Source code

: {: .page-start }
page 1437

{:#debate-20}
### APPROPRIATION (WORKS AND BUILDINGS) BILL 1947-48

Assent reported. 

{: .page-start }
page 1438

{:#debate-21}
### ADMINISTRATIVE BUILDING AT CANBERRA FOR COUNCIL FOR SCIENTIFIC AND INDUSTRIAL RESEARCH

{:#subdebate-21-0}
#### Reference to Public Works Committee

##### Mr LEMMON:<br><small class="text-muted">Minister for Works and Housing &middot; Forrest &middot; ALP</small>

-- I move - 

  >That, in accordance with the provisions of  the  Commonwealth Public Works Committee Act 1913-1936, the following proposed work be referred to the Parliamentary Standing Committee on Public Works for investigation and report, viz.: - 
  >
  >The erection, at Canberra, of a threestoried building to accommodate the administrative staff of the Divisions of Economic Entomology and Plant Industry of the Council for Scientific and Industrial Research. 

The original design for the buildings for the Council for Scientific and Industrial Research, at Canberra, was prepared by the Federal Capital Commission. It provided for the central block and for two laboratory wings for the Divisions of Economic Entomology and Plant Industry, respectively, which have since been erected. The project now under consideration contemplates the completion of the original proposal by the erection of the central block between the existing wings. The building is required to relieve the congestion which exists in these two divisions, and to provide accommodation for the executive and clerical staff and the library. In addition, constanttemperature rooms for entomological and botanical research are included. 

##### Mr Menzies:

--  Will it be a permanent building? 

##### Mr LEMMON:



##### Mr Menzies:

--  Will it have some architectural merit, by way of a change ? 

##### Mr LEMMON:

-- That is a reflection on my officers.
****************************************
## AIM OF THE TASK:
Reproduce the entry above line for line, keeping every character of its markup unchanged.

## ANSWER TO THE PROBLEM:
Source code

: {: .page-start }
page 1437

{:#debate-20}
### APPROPRIATION (WORKS AND BUILDINGS) BILL 1947-48

Assent reported. 

{: .page-start }
page 1438

{:#debate-21}
### ADMINISTRATIVE BUILDING AT CANBERRA FOR COUNCIL FOR SCIENTIFIC AND INDUSTRIAL RESEARCH

{:#subdebate-21-0}
#### Reference to Public Works Committee

##### Mr LEMMON:<br><small class="text-muted">Minister for Works and Housing &middot; Forrest &middot; ALP</small>

-- I move - 

  >That, in accordance with the provisions of  the  Commonwealth Public Works Committee Act 1913-1936, the following proposed work be referred to the Parliamentary Standing Committee on Public Works for investigation and report, viz.: - 
  >
  >The erection, at Canberra, of a threestoried building to accommodate the administrative staff of the Divisions of Economic Entomology and Plant Industry of the Council for Scientific and Industrial Research. 

The original design for the buildings for the Council for Scientific and Industrial Research, at Canberra, was prepared by the Federal Capital Commission. It provided for the central block and for two laboratory wings for the Divisions of Economic Entomology and Plant Industry, respectively, which have since been erected. The project now under consideration contemplates the completion of the original proposal by the erection of the central block between the existing wings. The building is required to relieve the congestion which exists in these two divisions, and to provide accommodation for the executive and clerical staff and the library. In addition, constanttemperature rooms for entomological and botanical research are included. 

##### Mr Menzies:

--  Will it be a permanent building? 

##### Mr LEMMON:



##### Mr Menzies:

--  Will it have some architectural merit, by way of a change ? 

##### Mr LEMMON:

-- That is a reflection on my officers.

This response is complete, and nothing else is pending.